Introducing myself in this forum has been the most difficult, interesting and rewarding aspect of developing this Web site. I knew I didn’t want to give you a bunch of details: these you can find on the bio page, mission statement and book list. What I did want to do is convey the essence of who I am and why you might be interested in my insights and expertise. I’ve decided that there are two fundamental things you would want to know and hope you agree.

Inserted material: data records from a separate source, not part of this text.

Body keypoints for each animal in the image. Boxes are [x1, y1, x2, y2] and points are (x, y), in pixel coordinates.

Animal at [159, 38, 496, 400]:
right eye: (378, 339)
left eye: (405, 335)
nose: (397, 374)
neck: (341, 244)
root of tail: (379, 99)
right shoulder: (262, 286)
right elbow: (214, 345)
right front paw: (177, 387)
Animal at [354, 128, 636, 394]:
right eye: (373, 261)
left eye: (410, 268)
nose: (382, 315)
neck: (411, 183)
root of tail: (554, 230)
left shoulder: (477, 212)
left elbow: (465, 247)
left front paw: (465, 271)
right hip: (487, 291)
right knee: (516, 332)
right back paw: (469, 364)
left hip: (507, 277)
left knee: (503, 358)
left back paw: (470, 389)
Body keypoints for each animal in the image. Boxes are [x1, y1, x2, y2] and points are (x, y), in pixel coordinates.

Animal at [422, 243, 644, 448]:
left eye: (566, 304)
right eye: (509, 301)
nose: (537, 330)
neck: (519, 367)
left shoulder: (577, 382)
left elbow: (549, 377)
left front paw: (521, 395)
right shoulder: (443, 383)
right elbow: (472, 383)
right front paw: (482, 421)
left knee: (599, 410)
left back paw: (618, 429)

The first is that I am fundamentally like you and vice versa. This is important. I don’t see why you would be interested in what I have to offer if we cannot identify with each other. I have had, for example, marriage counselors, weight loss coaches, school teachers and spiritual advisers that have never been married, or fat, or parents or introspective. They can be cheerleaders and tell me what I should do but not how to overcome the real life challenges that experience provides. Now this is not to say that I will be all things to all people – of course not. But as I approach 60 I’ve grabbed a lot of life and racked up a ton of experience. This I bring to our relationship along with this simple truth: although we all have unique experiences, the goal is always the same. We all want to be happy in all aspects of our life; physically, emotionally and spiritually.

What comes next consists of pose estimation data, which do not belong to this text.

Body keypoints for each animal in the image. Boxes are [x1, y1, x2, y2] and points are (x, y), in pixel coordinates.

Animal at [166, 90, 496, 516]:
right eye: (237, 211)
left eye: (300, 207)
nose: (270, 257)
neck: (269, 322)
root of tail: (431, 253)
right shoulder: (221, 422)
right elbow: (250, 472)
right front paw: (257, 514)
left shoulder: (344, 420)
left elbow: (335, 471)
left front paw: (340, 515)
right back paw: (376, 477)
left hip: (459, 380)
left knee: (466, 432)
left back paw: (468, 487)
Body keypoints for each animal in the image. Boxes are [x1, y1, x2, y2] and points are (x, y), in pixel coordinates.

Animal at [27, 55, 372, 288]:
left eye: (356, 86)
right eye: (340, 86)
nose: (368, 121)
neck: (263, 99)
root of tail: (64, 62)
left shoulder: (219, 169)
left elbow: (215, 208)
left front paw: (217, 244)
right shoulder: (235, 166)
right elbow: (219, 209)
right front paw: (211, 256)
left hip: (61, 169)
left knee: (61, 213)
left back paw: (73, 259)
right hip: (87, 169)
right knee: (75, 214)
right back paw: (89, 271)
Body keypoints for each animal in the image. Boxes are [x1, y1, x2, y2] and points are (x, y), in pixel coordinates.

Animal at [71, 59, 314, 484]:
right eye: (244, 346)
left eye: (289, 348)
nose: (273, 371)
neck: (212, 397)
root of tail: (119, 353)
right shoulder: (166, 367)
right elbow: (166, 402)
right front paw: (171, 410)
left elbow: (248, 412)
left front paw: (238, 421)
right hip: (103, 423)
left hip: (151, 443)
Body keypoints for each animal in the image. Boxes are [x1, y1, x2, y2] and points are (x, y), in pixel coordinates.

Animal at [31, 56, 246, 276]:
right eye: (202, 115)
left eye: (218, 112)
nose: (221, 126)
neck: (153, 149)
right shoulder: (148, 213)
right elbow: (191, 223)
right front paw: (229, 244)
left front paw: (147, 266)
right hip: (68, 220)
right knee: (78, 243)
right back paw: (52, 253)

We see the feeling of happiness as a sign of good health, and we see the lack of happiness as a symptom of ill health — a sign that something must change. The fact that you are reading this likely means that you agree and are unhappy with some aspect of your life. It also means that, like me, you look for help when you don’t know how to negotiate the change. Which brings me to your next step — write to me. Send me an e-mail telling me what you’re looking for in terms of goals and help. If I can’t help, I will let you know and try to find you someone who can. But, if I can help, get ready to be guided to the change you seek.
And this brings me to the second fundamental thing you need to know about me: I am, apparently, good at guiding. I say “apparently” not out of any false modesty, but because helping people effect change in their life is not something I set out to do. I set out to make me happy and when I couldn’t find the answers in the traditional settings such as doctor’s offices and classrooms I looked elsewhere devouring books, attending seminars and tapping into any available resource. And when I couldn’t find what I was looking for, I advertised for like-minded people to form a group to help me explore the possibilities. We called the group PEP (People Empowering People) and it was great but, as with any learning experience, there came a time for me to move on. This transition proved shockingly difficult and gratifying. While I saw myself as a seeker, a student, the other group members saw me as the leader whose departure would signal the demise of the group. At the time I could not accept this role. But, when this same scenario repeated itself over and over again, I had to accept my aptitude to lead. I had to be courageous and overcome my fear based resistance. I had to embrace being the guide everyone, including an impressive list of mentors, was telling me I already was. Why? Because, if I didn’t, I could not expect to grow. No growth, no happiness. Epiphany! So here I am, years later, ready to help you in your quest for happiness. In the process we will both benefit and nothing could make me happier. Well except maybe my little boy Sam. As you can tell from the picture, he makes me very happy! LOL!